Harvard Business Review explores the finer points of succession planning for family entities. Learn how to feel confident in your candidate while taking care of your current employees.
Do yourself and your company a favor and build your succession plan now rather than wait until you retire. Getting started now gives you and your workforce plenty of time to prepare for the hand-off. If you already chose a successor, introduce the person to your employees so everyone gets used to each other while you remain in your current position. Your presence may help ease the transition for all involved.
Choose a candidate with proven skills
In a family business, non-family workers may feel a successor only got the job because of nepotism rather than actual business skill. To avoid bad blood in the workplace, select a successor with the right skills, qualities, education and experiences for the job. Do not be afraid to challenge your candidate to step up to the role, as a display of hard work could instill confidence in your non-family workers.
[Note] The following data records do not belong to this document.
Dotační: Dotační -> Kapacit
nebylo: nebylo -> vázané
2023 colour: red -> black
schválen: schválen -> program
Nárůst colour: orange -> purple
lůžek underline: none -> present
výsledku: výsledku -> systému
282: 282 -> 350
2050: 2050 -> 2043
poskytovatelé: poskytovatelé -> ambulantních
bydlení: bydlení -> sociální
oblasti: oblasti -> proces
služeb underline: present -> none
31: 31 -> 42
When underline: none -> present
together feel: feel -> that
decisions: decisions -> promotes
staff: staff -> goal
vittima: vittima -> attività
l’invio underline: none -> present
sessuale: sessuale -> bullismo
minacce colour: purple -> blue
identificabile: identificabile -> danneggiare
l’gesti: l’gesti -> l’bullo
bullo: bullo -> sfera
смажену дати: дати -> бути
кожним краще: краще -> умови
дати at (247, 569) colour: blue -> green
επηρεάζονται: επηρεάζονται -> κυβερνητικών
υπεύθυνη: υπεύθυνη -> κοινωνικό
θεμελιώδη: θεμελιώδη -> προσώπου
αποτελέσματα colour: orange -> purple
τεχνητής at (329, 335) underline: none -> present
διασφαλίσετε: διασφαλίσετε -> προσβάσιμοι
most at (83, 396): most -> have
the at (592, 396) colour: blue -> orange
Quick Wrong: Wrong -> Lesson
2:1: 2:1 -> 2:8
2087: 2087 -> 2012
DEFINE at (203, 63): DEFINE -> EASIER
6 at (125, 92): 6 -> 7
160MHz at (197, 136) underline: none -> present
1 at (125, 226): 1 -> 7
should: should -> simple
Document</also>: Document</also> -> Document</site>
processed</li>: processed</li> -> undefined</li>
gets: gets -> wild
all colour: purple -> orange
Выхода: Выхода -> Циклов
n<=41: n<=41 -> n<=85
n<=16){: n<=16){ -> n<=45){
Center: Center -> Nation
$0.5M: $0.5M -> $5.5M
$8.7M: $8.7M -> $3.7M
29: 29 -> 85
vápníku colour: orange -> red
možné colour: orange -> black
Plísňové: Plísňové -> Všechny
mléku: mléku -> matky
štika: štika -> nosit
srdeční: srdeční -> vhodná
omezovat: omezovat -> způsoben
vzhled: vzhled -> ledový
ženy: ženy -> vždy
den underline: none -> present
Make your employees feel valued
Do not feel that your non-family employees cannot help bring your successor on board. While you likely have much to teach and show your business heir, your workers likely have a lot of wisdom and experience to share, too. Let your employees know how much you value them and everything they bring to the table by giving them a voice.
Succession represents a vital aspect of estate planning. Not only must you take care of your beneficiaries, but your employees, too.